THE DATA section start

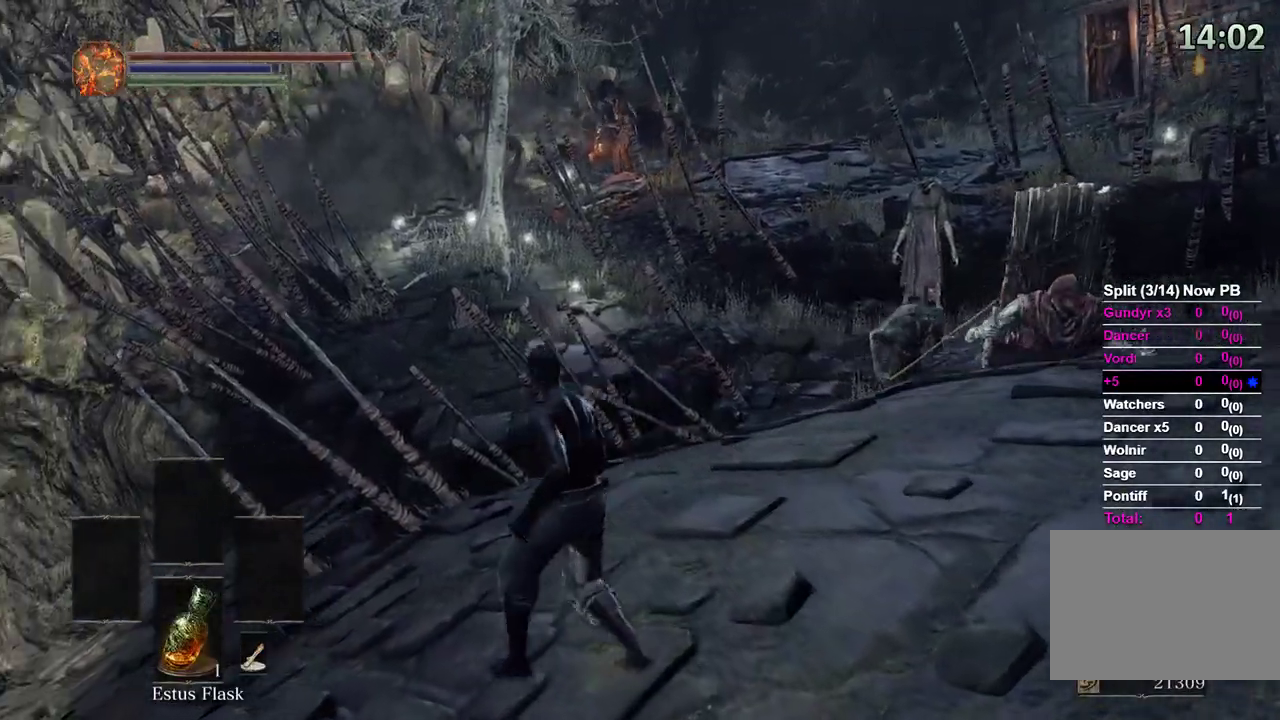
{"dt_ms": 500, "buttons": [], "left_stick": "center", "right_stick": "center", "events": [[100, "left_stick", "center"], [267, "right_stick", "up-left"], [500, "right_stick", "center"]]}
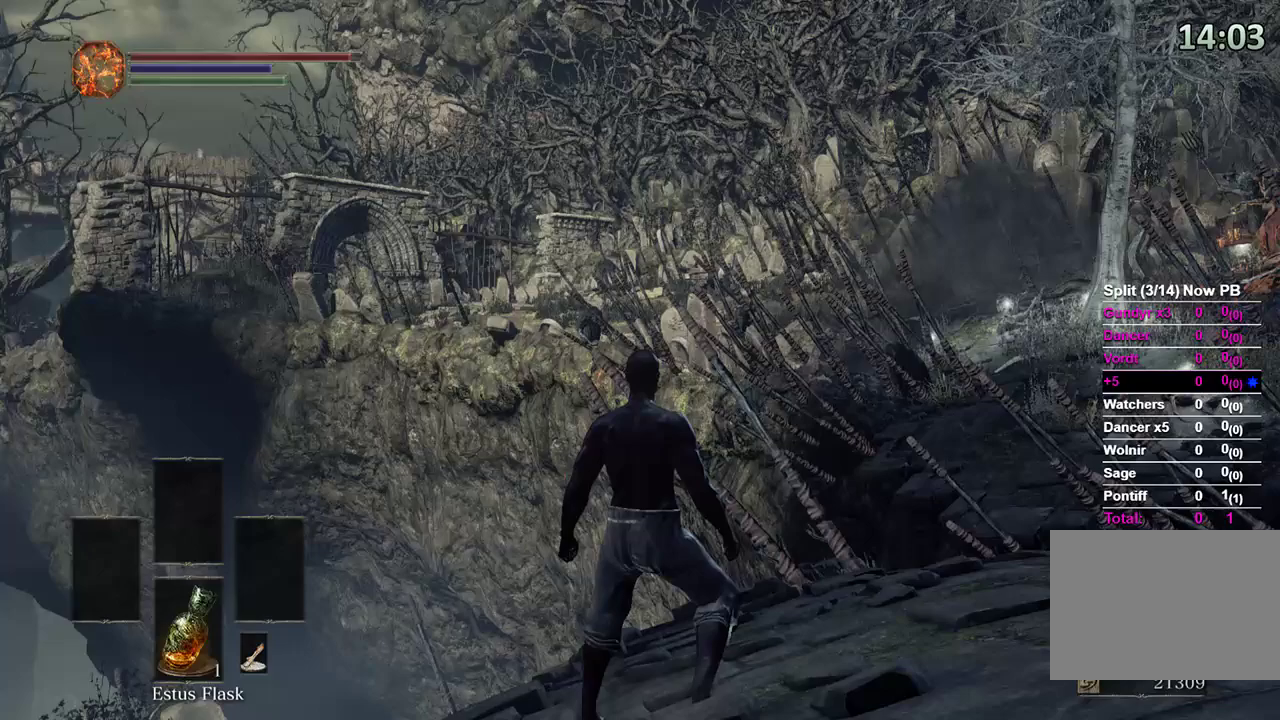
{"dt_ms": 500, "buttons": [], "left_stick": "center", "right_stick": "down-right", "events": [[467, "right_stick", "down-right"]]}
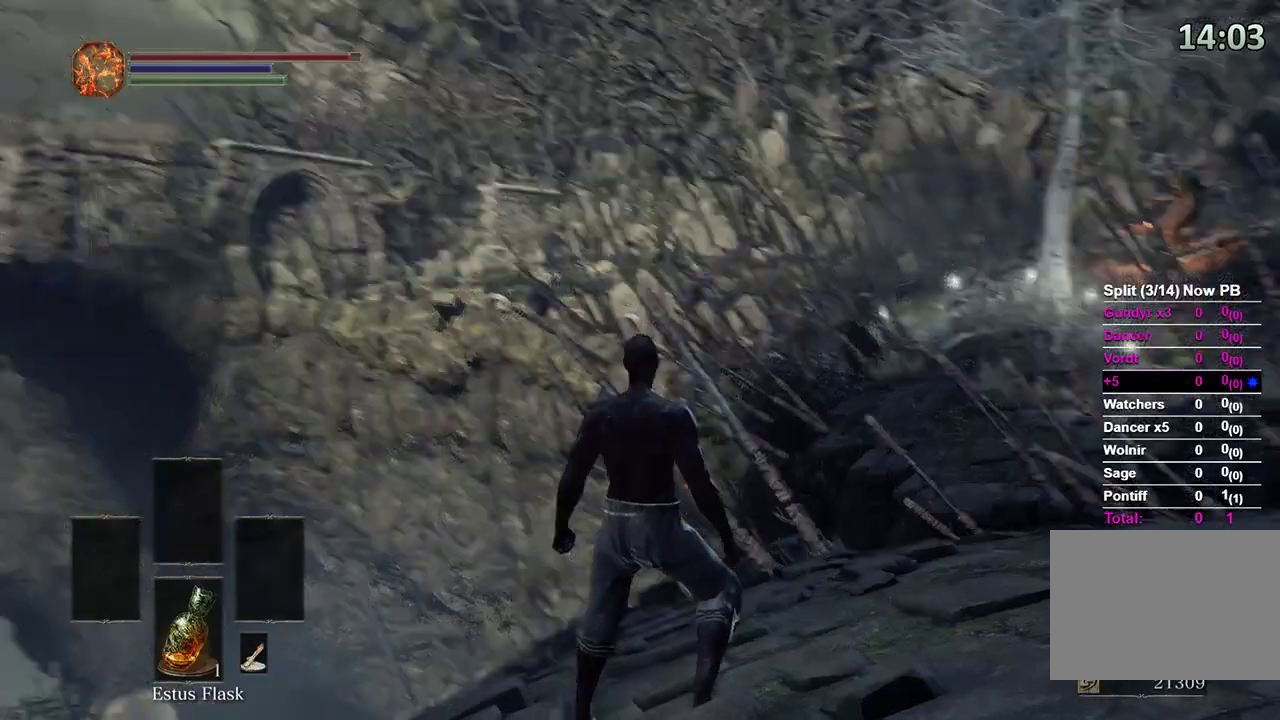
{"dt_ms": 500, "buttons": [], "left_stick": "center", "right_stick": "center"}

THE DATA section end
THE DATA section start

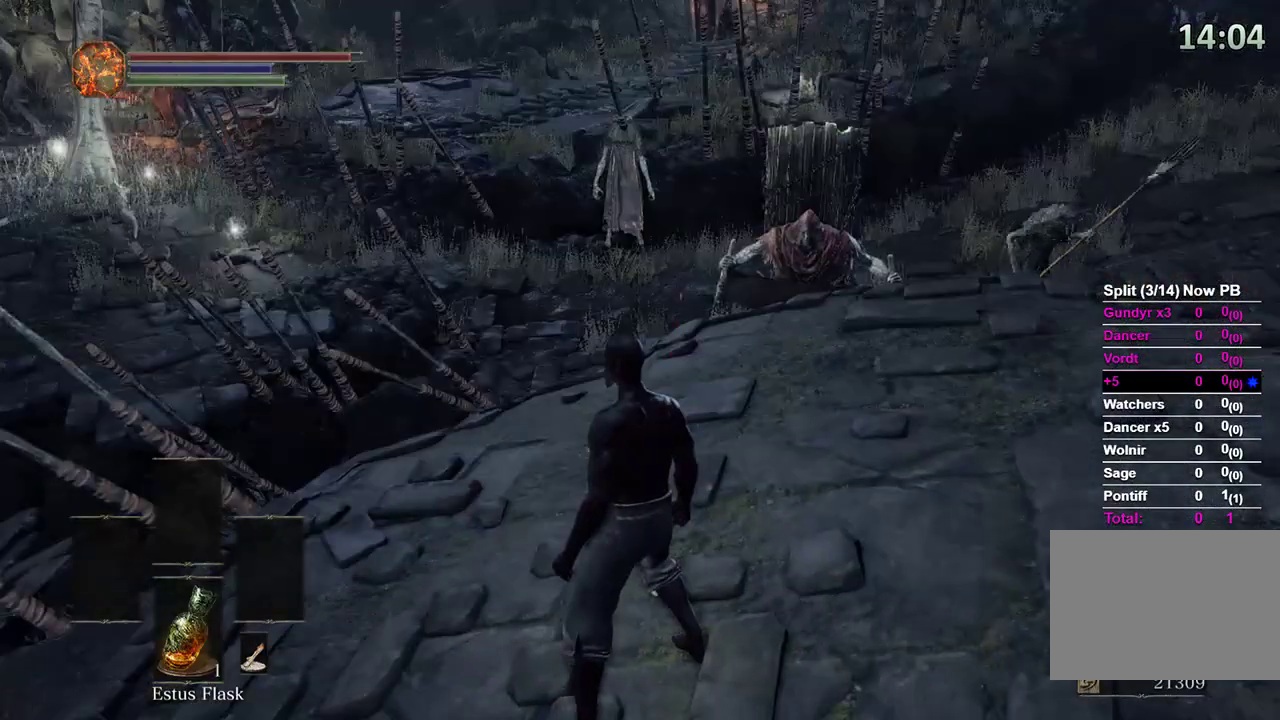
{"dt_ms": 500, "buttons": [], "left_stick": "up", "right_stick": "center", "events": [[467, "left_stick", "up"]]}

THE DATA section end

- **TASK STATEMENT**:
In the listing above, some lines may hold the string "events". Report how many, and nothing more.

- **OUTPUT**:
3